ニューズウィーク日本版 / 2016年11月1日 20時12分

<今年の米大統領選は「嫌われ者」同士の対決。有権者はどのような理由で誰に投票するのか。ドナルド・トランプの「地元」であり、ヒラリー・クリントンの政治基盤でもあるニューヨーク州で、両候補支持者の声を聞いた>

 今年の米大統領選は、言わば「嫌われ者」同士の対決だ。共和党のドナルド・トランプと民主党のヒラリー・クリントンは、「アメリカ史上最も不人気なライバル候補」とされている。8月末の時点で、有権者の不支持率は両者とも約60%に上った。

 それでもアメリカはどちらかをホワイトハウスの長に選ばなければならない。どちらも支持しない人でも、より嫌いな候補の当選を阻止するために、もう一方に投票せざるを得ない「究極の選択」を迫られている。

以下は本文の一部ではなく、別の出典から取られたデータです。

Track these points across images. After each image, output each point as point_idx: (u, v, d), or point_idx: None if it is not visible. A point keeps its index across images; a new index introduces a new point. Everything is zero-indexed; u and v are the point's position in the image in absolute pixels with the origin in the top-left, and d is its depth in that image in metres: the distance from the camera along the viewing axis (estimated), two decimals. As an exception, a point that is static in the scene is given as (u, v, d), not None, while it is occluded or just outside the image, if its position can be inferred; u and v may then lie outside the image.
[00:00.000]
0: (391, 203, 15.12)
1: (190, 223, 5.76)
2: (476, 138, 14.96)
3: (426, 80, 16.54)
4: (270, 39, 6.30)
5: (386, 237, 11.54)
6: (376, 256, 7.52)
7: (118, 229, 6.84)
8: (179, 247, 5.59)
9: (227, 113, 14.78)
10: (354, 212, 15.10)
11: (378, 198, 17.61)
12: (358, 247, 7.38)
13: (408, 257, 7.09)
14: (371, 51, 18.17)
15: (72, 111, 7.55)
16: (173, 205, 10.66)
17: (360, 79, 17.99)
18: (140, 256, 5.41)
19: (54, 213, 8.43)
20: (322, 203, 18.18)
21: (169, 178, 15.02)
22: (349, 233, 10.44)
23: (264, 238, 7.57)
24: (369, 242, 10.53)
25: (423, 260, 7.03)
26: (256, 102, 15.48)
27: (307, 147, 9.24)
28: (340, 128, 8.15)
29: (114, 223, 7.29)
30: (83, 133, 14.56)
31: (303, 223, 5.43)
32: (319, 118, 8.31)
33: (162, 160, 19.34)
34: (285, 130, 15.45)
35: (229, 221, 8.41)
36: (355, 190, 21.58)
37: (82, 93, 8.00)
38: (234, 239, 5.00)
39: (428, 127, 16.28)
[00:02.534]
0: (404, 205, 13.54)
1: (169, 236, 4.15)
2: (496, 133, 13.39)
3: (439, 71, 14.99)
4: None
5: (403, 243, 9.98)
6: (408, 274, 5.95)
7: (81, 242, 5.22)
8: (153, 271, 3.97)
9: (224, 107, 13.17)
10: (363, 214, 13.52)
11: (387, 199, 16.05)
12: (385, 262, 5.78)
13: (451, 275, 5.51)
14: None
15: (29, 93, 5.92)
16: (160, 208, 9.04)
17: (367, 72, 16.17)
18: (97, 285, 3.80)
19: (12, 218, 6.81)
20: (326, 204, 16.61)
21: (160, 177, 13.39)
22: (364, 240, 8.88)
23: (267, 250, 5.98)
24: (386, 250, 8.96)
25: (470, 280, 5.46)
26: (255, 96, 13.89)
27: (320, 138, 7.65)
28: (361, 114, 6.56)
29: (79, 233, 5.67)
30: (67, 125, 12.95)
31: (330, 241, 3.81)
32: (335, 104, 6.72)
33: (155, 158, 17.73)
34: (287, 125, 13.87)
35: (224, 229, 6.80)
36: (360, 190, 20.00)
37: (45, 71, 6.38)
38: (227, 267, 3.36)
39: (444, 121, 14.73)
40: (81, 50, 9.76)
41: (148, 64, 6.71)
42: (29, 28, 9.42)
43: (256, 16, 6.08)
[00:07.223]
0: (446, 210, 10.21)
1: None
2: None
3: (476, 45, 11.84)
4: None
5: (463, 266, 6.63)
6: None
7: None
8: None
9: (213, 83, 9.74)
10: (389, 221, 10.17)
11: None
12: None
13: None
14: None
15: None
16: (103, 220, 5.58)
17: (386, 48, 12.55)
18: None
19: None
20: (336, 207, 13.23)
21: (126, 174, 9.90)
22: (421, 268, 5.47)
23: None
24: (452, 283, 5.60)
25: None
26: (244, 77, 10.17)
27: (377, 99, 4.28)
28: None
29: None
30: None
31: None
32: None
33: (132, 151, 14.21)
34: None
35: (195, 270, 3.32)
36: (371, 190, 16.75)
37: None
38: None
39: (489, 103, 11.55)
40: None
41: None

 本誌は10月上旬、ニューヨーク州でトランプ支持者とクリントン支持者の声を聞くべく、一般人への取材、撮影を行った。同州はトランプの出身地でビジネス基盤でもある「地元」。対するクリントンにとっても大事な政治基盤だ。彼女は01年から8年間、ニューヨーク州選出の上院議員を務めた。

 ところが実際は、政治的な場以外で2人の熱心な支持者を見つけることは容易ではなかった。世論調査によれば、同州での支持率はクリントンが約50%、トランプが約30%。これには候補者本人ではなく民主党や共和党を支持している場合も含まれる。

 多様な人種が集まるニューヨークはリベラル色が強く、大統領選では88年以降、民主党候補の勝利が続いてきた。だがファーストレディー時代から政界にどっぷり漬かり、特にウォール街との関係で黒い疑惑も絶えない「政治屋」クリントンを信用できないとする声は根強い。それでもクリントンに投票するのは、「トランプという最悪の選択肢よりはましだから」という本音も聞こえてくる。

 トランプへの熱心な支持を公言する人を見つけるのは、クリントン以上に難しかった。特に高学歴の共和党員はトランプが候補であることを恥じている様子で、トランプを支持はしないが党の理念存続のために「仕方なく」投票すると、小さな声で答える印象だった。

 先週時点までの世論調査どおりなら、大統領選ではクリントンが手堅い勝利を収めることになる。気になるのは、表に出てこない「隠れトランプ支持者」の動向だ。クリントン勝利の予想に安心した浮動票層が投票に行かなくなれば、「クリントン阻止」の票が逆に上回る可能性もゼロではない。

 11月8日、アメリカはどのような選択をするのだろうか。